We tend to take water for granted, expecting clean drinking water when we turn on a tap and safe water for our recreational activities. However with drought of the 2007/08 summer and with the climate changing towards more extreme events, the need to conserve water is paramount. 

Hamilton is growing and therefore it needs water. On average Hamiltonian's consume 230.2 litres of water per person per day. 

During the city's worst drought on record during the summer of 2007/08, Hamilton peaked to a record high of 482 litres per person per day during which water restrictions were imposed and Hamiltonian's witnessed first hand how quickly the parameters of sustainability can change. 

To help view water as a precious resource a regional collaborative approach was established between territorial authorities from Taupo to the northern Waikato as a means to reinforce responsible use of water. 

The Smart Water Use campaign rolled out across the region of the 2008/09 summer to help avoid the water supply issues the region faced with the drought a year earlier. The collaborative regional effort around Smart Water Use provides the opportunity for water conservation momentum to gather along the entire Waikato River.

Household Trial

As part of the Smart Water Use campaign ten Hamilton households were invited to take part in a focus group to be fitted with a water meter to measure water conservation efforts they made. These meters were installed in December 2008. 

After one month each household in the focus group was provided with a tool kit to help them conserve water including tap fittings, trigger hose attachment, and a bucket for washing their car.

Inspection and Education

Each household also had a one-on-one home visit on how to conserve water in their homes, including indoors with taps, showers, toilets and leaks, and outside with garden and lawn maintenance and watering, including mulching, the use of drip trays for pot plants, and even planting all the thirsty plants together. 

For the households with swimming pools, advice was given around covering the pool to avoid loss to evaporation, refilling with rainwater, to avoid refilling the pool if not necessary, and to discourage splashing or 'bombing' from users of the pool. Pools only need about 100 litres per week during the summer for backwashing filters.

Hamilton City Council's eco-design advisor fitted the new  tap-fittings and the household was left for a further month to see what difference the changes made to their water consumption. 

Results  

Household
Shower Flow (Litres per minute)
Litres per person before
Litres per person after
Saving Litres per person
A (4 people)
7
200
165
35
B (2 people)
10
254
301
-47
C (3 people)
12
328
203
125
D (4 people)
11
283
264
18
E (3 people)
5
144
96
48
F (2 people)
6 & 18
173
87
86
G (4 people)
4
148
134
13
H (2 people)
7
312
270
42
I (3 people)
6 & 9
235
not recorded
 
J (3 people)
5.5
465
not recorded
 
 

Household B and J both had pools. Household B emptied and refilled their pool during the trial, which skewed their data and resulted in a negative saving. 

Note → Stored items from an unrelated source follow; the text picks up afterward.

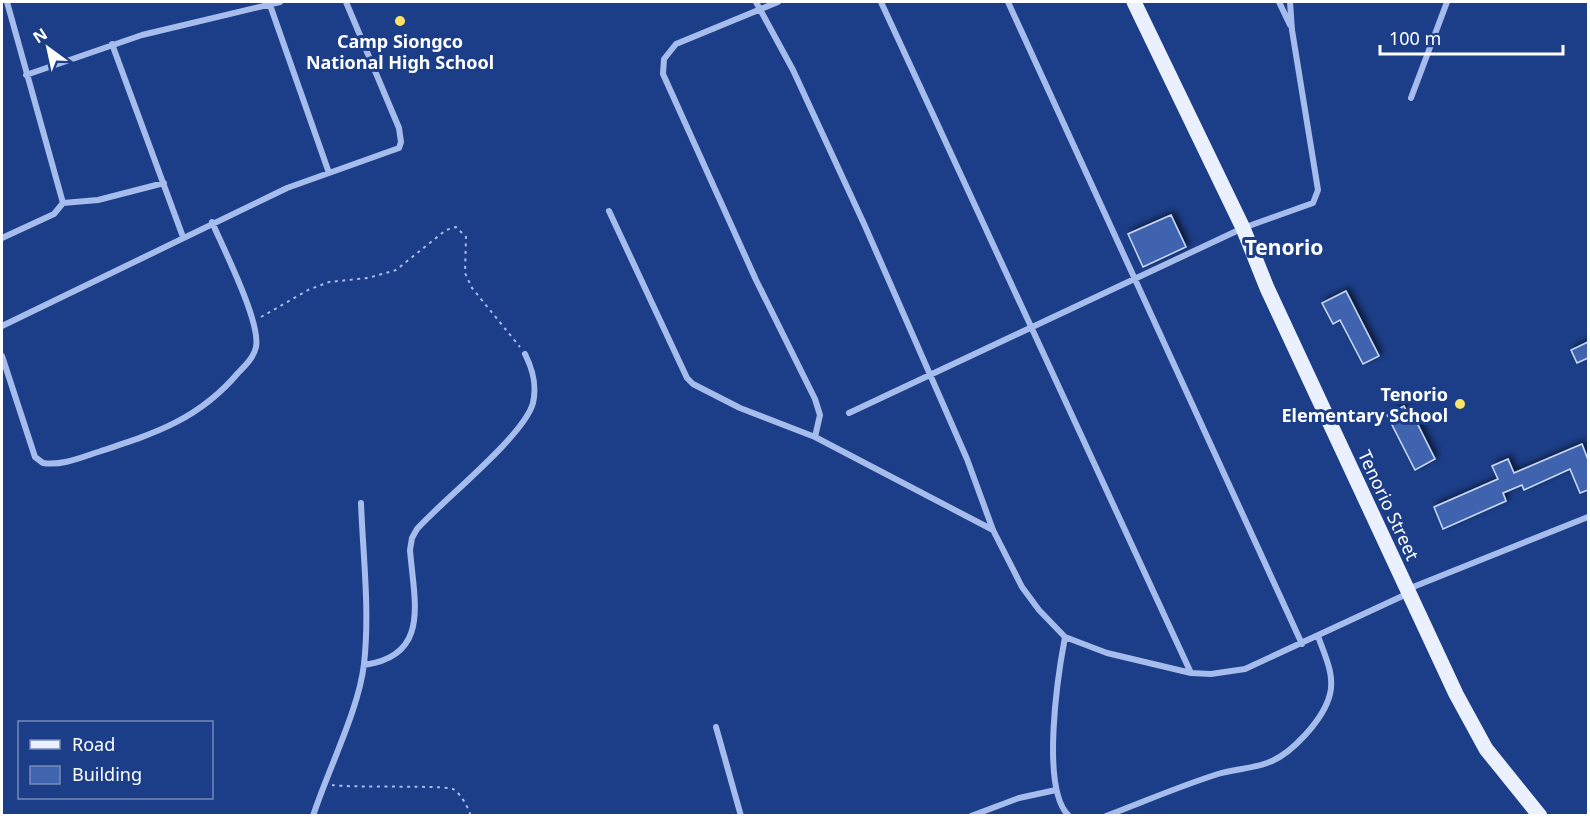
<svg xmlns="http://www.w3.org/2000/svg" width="1590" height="817" font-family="'Noto Sans',sans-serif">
<defs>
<filter id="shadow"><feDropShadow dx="3.5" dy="-3.5" stdDeviation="3" flood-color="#0009"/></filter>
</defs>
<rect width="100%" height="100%" fill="#1c3e88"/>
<path fill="#4164af" stroke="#cbdaf8" stroke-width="1.5" filter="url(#shadow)" d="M1171,215L1186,247L1143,267L1128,234Z
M1346,291L1379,356L1363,364L1340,320L1333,324L1322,303Z
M1588,342V358L1577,363L1571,350Z
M1404,406L1412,423L1416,421L1435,459L1415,470L1387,415Z
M1582,444L1588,460V490L1580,493L1570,469L1524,490L1522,485L1503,493L1506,501L1443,529L1434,507L1498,479L1492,466L1508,459L1514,473Z"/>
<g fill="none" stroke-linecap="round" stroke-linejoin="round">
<path stroke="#a6bcec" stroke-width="2" stroke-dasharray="3 4.5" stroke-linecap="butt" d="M261,317L308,290L329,282L368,278L396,270L446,230L456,227L466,237L465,273L472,288L520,347
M332,785C353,788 445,785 453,789C462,795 467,806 471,816"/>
<path stroke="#a6bcec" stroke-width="6" d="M756,2L793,70L865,226L967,459L993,530L1022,587L1039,610L1065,637L1107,653L1191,673
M778,2L676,44L664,59L663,74L756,280L815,399L820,415L815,437L993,530
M881,2L1191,673L1211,674L1245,669L1409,593
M1008,2L1302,644
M1279,2L1290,25
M270,5L329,173
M112,44L183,237
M26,75L142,35L280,2
M1411,98L1447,2
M63,203L98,200L164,183
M609,211L687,378L693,384L740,408L815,437
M2,238L54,214L63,203L7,2
M2,326L287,188L399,148L401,142L399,128L346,2
M2,356L35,457L43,463C63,466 82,457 101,451C156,433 199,419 238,373C245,366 254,357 256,347C261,322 223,248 212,222
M849,413L1243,228L1313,203L1318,190L1292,30L1290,2
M1408,589L1588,517
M1065,637C1058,674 1040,789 1069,816
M364,665C431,656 414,601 410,550L412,538L417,529C443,500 524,436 533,403C537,385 533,370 525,354
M716,727L741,816
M313,816C328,770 359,709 364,664C370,611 363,556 361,503
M971,816L1019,798L1056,790
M1106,816C1143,802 1180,786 1218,774C1234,769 1251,769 1267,763C1291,755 1324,719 1330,694C1335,674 1324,654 1318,636"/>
<path stroke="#ebf0ff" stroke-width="15" d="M1134,2L1243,228L1267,288L1456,694L1486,749L1540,816"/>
</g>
<g fill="#fce364" stroke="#1c3e88" stroke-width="2">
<circle cx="400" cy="21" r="6"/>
<circle cx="1460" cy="404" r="6"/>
</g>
<g text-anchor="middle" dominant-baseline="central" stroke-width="6" stroke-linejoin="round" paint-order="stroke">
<g font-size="18" font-weight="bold" fill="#fff" stroke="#1c3e88">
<text x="400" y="41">Camp Siongco<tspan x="400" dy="21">National High School</tspan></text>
<text x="1448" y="394" text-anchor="end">Tenorio<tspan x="1448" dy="21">Elementary School</tspan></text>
</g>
<g font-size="18" fill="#fff" stroke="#1c3e88">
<text transform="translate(1389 505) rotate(65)">Tenorio Street</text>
</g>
<g font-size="21" font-weight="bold" fill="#fff" stroke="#1c3e88">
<text x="1284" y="247">Tenorio</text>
</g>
</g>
<rect width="1590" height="817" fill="none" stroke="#ffffff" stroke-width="6"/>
<rect x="18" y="721" width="195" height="78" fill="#1c3e88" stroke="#778bb8" stroke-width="1.5"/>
<rect x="30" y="740" width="30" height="9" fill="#ebf0ff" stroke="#778bb8" stroke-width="1.5"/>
<text x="72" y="751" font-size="18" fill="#ffffff">Road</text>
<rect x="30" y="766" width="30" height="18" fill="#4164af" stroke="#778bb8" stroke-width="1.5"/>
<text x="72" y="781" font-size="18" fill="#ffffff">Building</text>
<g transform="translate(48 48) rotate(327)" stroke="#1c3e88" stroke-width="4.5" paint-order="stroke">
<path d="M0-4.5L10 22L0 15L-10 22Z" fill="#ffffff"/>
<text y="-9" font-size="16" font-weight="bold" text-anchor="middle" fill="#ffffff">N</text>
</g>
<path d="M1380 45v9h183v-9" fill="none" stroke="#ffffff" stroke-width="3"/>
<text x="1389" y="45" font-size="18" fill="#ffffff" stroke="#1c3e88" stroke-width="4.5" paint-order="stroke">100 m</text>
</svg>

Final readings were not recorded for Households I and J.

Household F had two showers. To test theory of whether or not you can tell what the shower flow is by using it we asked what shower the occupants thought used the least water from their shower experience. Both occupants liked the shower experience in their ensuite better because of the water pressure, but they differed on what shower used the least water. After measuring both the shower flows using a specially designed measuring bag, results show that their ensuite shower uses considerably less water and higher pressure, supporting the concept behind low-flow showerheads that they can deliver the same or better pressure than a high-flow showerhead. This result surprised the occupants and proved that you can still have a great shower whilst saving water.

The campaign proved that water conservation can be easily achieved if people make a conscious effort to reduce water, and that making use of the simple cheap devices that are available on the market can make a huge difference.